Job :: Search the records for "company". Copy every line where it appears.

*** Begin section ***

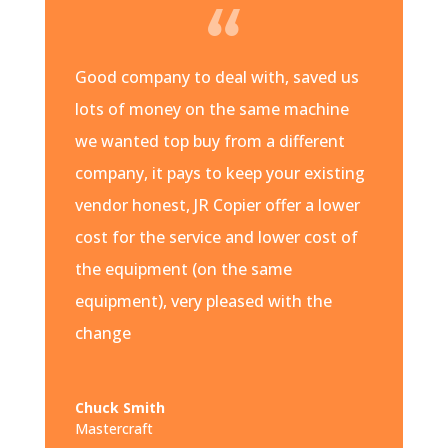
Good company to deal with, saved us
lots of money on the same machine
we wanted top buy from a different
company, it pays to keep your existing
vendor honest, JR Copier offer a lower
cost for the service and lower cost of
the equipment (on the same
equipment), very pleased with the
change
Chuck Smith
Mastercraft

*** End section ***
*** Begin section ***

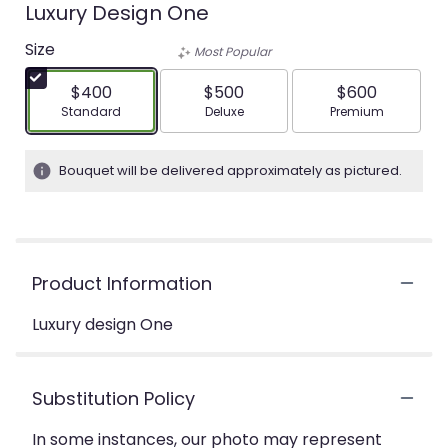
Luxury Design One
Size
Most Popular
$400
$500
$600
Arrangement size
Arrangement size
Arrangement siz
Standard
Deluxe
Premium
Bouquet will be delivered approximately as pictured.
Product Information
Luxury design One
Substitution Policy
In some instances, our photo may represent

*** End section ***

Your response ::
Good company to deal with, saved us
company, it pays to keep your existing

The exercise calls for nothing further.